PROBLEM DESCRIPTION: The records below are to be set down again exactly, with the pictures left out.

(Records contained in a dataset)
[Start of Attachment]

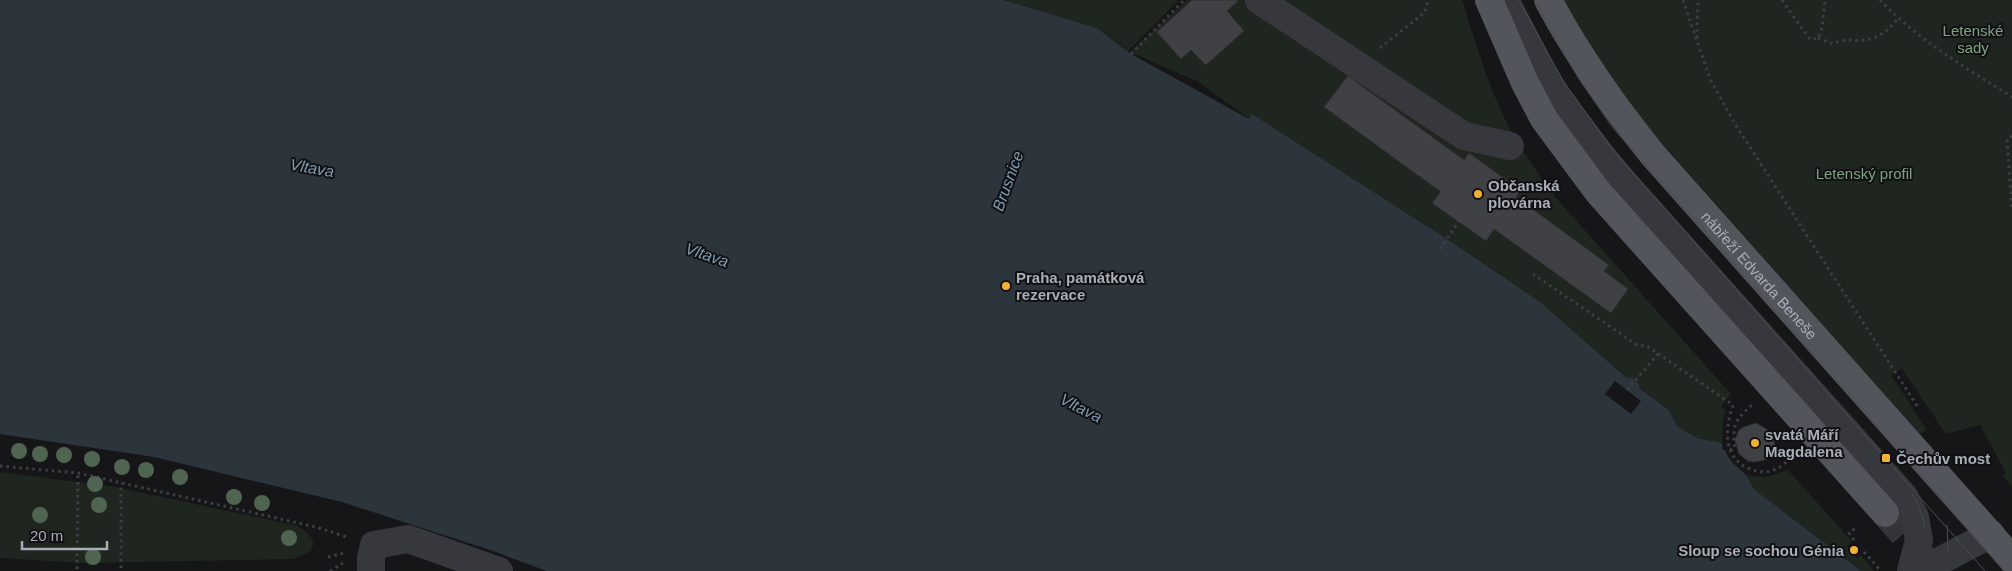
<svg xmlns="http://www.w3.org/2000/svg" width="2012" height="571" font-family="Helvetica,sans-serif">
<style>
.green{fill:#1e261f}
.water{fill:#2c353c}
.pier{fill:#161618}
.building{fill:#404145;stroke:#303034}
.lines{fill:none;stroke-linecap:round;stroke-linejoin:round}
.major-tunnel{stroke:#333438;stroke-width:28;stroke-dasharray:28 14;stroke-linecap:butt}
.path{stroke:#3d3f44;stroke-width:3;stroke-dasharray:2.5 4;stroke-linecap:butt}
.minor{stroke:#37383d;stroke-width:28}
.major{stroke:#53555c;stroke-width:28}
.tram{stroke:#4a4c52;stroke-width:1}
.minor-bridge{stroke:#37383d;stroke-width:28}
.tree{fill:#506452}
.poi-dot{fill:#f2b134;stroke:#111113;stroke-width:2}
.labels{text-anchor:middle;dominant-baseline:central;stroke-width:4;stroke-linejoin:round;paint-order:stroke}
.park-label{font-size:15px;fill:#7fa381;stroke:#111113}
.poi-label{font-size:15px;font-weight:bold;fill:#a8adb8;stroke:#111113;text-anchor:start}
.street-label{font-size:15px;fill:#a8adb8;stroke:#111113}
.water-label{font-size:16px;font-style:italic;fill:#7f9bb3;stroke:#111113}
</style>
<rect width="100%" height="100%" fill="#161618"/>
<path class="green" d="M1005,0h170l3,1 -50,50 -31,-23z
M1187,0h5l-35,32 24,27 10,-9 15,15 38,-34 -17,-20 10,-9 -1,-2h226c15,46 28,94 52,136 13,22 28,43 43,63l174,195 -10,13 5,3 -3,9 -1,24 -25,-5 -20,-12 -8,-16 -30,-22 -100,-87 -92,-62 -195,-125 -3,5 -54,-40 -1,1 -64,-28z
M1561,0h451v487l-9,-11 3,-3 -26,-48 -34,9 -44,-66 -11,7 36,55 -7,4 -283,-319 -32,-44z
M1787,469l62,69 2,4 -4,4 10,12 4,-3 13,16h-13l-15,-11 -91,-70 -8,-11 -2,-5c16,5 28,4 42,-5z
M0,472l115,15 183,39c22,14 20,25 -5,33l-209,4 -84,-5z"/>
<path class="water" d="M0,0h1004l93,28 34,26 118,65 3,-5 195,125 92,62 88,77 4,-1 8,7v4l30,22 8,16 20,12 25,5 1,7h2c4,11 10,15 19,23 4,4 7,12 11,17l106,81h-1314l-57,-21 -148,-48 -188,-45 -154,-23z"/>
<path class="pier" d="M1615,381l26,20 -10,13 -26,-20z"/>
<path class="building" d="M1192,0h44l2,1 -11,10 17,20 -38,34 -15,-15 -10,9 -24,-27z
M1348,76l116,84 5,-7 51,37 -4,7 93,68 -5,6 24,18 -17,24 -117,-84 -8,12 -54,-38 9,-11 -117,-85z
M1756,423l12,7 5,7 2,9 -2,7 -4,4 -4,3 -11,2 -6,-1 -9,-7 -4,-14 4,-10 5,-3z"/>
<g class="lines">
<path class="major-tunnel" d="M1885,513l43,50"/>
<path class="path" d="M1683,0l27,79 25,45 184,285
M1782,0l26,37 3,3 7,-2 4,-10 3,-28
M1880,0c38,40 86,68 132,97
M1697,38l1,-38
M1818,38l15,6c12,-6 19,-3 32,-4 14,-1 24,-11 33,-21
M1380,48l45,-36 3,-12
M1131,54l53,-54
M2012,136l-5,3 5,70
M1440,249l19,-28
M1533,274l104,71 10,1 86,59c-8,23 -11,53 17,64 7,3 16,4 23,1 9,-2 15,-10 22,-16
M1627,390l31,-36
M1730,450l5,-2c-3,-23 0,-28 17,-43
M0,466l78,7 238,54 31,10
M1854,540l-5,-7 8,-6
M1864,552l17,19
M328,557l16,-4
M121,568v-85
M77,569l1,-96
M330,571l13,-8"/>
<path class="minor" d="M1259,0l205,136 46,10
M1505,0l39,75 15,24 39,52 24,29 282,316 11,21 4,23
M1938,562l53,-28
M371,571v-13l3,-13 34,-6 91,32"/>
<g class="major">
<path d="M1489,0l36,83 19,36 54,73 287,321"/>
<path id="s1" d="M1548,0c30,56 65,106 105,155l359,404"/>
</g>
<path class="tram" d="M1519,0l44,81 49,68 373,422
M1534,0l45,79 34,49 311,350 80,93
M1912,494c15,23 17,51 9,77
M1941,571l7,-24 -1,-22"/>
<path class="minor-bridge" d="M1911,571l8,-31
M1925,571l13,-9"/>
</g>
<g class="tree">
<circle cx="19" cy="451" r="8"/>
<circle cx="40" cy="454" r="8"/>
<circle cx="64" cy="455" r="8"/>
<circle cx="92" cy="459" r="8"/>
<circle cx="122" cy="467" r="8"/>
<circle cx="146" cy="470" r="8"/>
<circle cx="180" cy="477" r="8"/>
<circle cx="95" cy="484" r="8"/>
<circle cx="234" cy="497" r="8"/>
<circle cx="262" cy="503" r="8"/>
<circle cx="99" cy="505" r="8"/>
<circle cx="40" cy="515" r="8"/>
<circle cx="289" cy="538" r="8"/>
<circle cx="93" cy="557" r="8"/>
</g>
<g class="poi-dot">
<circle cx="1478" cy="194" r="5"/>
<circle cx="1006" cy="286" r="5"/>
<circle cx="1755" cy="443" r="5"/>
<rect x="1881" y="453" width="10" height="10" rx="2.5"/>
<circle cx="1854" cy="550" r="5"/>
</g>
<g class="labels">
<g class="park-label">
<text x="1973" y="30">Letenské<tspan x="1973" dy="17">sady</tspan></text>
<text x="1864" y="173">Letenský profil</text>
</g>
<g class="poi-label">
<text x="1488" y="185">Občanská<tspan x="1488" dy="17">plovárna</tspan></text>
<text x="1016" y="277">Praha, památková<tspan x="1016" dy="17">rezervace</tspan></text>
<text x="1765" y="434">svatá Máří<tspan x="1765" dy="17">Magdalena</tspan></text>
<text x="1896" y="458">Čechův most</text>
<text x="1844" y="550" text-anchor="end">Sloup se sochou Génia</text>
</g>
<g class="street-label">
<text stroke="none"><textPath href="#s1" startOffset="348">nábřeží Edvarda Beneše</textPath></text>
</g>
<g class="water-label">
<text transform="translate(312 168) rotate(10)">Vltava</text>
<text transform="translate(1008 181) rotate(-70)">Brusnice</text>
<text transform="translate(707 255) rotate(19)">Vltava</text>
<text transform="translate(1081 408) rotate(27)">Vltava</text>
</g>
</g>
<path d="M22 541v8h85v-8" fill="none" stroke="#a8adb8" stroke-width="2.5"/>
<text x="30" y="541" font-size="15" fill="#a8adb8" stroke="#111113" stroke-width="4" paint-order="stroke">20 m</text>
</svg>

[End of Attachment]

SOLUTION TO THIS PROBLEM:
<svg xmlns="http://www.w3.org/2000/svg" width="2012" height="571" font-family="Helvetica,sans-serif">
<style>
.green{fill:#1e261f}
.water{fill:#2c353c}
.pier{fill:#161618}
.building{fill:#404145;stroke:#303034}
.lines{fill:none;stroke-linecap:round;stroke-linejoin:round}
.major-tunnel{stroke:#333438;stroke-width:28;stroke-dasharray:28 14;stroke-linecap:butt}
.path{stroke:#3d3f44;stroke-width:3;stroke-dasharray:2.5 4;stroke-linecap:butt}
.minor{stroke:#37383d;stroke-width:28}
.major{stroke:#53555c;stroke-width:28}
.tram{stroke:#4a4c52;stroke-width:1}
.minor-bridge{stroke:#37383d;stroke-width:28}
.tree{fill:#506452}
.poi-dot{fill:#f2b134;stroke:#111113;stroke-width:2}
.labels{text-anchor:middle;dominant-baseline:central;stroke-width:4;stroke-linejoin:round;paint-order:stroke}
.park-label{font-size:15px;fill:#7fa381;stroke:#111113}
.poi-label{font-size:15px;font-weight:bold;fill:#a8adb8;stroke:#111113;text-anchor:start}
.street-label{font-size:15px;fill:#a8adb8;stroke:#111113}
.water-label{font-size:16px;font-style:italic;fill:#7f9bb3;stroke:#111113}
</style>
<rect width="100%" height="100%" fill="#161618"/>
<path class="green" d="M1005,0h170l3,1 -50,50 -31,-23z
M1187,0h5l-35,32 24,27 10,-9 15,15 38,-34 -17,-20 10,-9 -1,-2h226c15,46 28,94 52,136 13,22 28,43 43,63l174,195 -10,13 5,3 -3,9 -1,24 -25,-5 -20,-12 -8,-16 -30,-22 -100,-87 -92,-62 -195,-125 -3,5 -54,-40 -1,1 -64,-28z
M1561,0h451v487l-9,-11 3,-3 -26,-48 -34,9 -44,-66 -11,7 36,55 -7,4 -283,-319 -32,-44z
M1787,469l62,69 2,4 -4,4 10,12 4,-3 13,16h-13l-15,-11 -91,-70 -8,-11 -2,-5c16,5 28,4 42,-5z
M0,472l115,15 183,39c22,14 20,25 -5,33l-209,4 -84,-5z"/>
<path class="water" d="M0,0h1004l93,28 34,26 118,65 3,-5 195,125 92,62 88,77 4,-1 8,7v4l30,22 8,16 20,12 25,5 1,7h2c4,11 10,15 19,23 4,4 7,12 11,17l106,81h-1314l-57,-21 -148,-48 -188,-45 -154,-23z"/>
<path class="pier" d="M1615,381l26,20 -10,13 -26,-20z"/>
<path class="building" d="M1192,0h44l2,1 -11,10 17,20 -38,34 -15,-15 -10,9 -24,-27z
M1348,76l116,84 5,-7 51,37 -4,7 93,68 -5,6 24,18 -17,24 -117,-84 -8,12 -54,-38 9,-11 -117,-85z
M1756,423l12,7 5,7 2,9 -2,7 -4,4 -4,3 -11,2 -6,-1 -9,-7 -4,-14 4,-10 5,-3z"/>
<g class="lines">
<path class="major-tunnel" d="M1885,513l43,50"/>
<path class="path" d="M1683,0l27,79 25,45 184,285
M1782,0l26,37 3,3 7,-2 4,-10 3,-28
M1880,0c38,40 86,68 132,97
M1697,38l1,-38
M1818,38l15,6c12,-6 19,-3 32,-4 14,-1 24,-11 33,-21
M1380,48l45,-36 3,-12
M1131,54l53,-54
M2012,136l-5,3 5,70
M1440,249l19,-28
M1533,274l104,71 10,1 86,59c-8,23 -11,53 17,64 7,3 16,4 23,1 9,-2 15,-10 22,-16
M1627,390l31,-36
M1730,450l5,-2c-3,-23 0,-28 17,-43
M0,466l78,7 238,54 31,10
M1854,540l-5,-7 8,-6
M1864,552l17,19
M328,557l16,-4
M121,568v-85
M77,569l1,-96
M330,571l13,-8"/>
<path class="minor" d="M1259,0l205,136 46,10
M1505,0l39,75 15,24 39,52 24,29 282,316 11,21 4,23
M1938,562l53,-28
M371,571v-13l3,-13 34,-6 91,32"/>
<g class="major">
<path d="M1489,0l36,83 19,36 54,73 287,321"/>
<path id="s1" d="M1548,0c30,56 65,106 105,155l359,404"/>
</g>
<path class="tram" d="M1519,0l44,81 49,68 373,422
M1534,0l45,79 34,49 311,350 80,93
M1912,494c15,23 17,51 9,77
M1941,571l7,-24 -1,-22"/>
<path class="minor-bridge" d="M1911,571l8,-31
M1925,571l13,-9"/>
</g>
<g class="tree">
<circle cx="19" cy="451" r="8"/>
<circle cx="40" cy="454" r="8"/>
<circle cx="64" cy="455" r="8"/>
<circle cx="92" cy="459" r="8"/>
<circle cx="122" cy="467" r="8"/>
<circle cx="146" cy="470" r="8"/>
<circle cx="180" cy="477" r="8"/>
<circle cx="95" cy="484" r="8"/>
<circle cx="234" cy="497" r="8"/>
<circle cx="262" cy="503" r="8"/>
<circle cx="99" cy="505" r="8"/>
<circle cx="40" cy="515" r="8"/>
<circle cx="289" cy="538" r="8"/>
<circle cx="93" cy="557" r="8"/>
</g>
<g class="poi-dot">
<circle cx="1478" cy="194" r="5"/>
<circle cx="1006" cy="286" r="5"/>
<circle cx="1755" cy="443" r="5"/>
<rect x="1881" y="453" width="10" height="10" rx="2.5"/>
<circle cx="1854" cy="550" r="5"/>
</g>
<g class="labels">
<g class="park-label">
<text x="1973" y="30">Letenské<tspan x="1973" dy="17">sady</tspan></text>
<text x="1864" y="173">Letenský profil</text>
</g>
<g class="poi-label">
<text x="1488" y="185">Občanská<tspan x="1488" dy="17">plovárna</tspan></text>
<text x="1016" y="277">Praha, památková<tspan x="1016" dy="17">rezervace</tspan></text>
<text x="1765" y="434">svatá Máří<tspan x="1765" dy="17">Magdalena</tspan></text>
<text x="1896" y="458">Čechův most</text>
<text x="1844" y="550" text-anchor="end">Sloup se sochou Génia</text>
</g>
<g class="street-label">
<text stroke="none"><textPath href="#s1" startOffset="348">nábřeží Edvarda Beneše</textPath></text>
</g>
<g class="water-label">
<text transform="translate(312 168) rotate(10)">Vltava</text>
<text transform="translate(1008 181) rotate(-70)">Brusnice</text>
<text transform="translate(707 255) rotate(19)">Vltava</text>
<text transform="translate(1081 408) rotate(27)">Vltava</text>
</g>
</g>
<path d="M22 541v8h85v-8" fill="none" stroke="#a8adb8" stroke-width="2.5"/>
<text x="30" y="541" font-size="15" fill="#a8adb8" stroke="#111113" stroke-width="4" paint-order="stroke">20 m</text>
</svg>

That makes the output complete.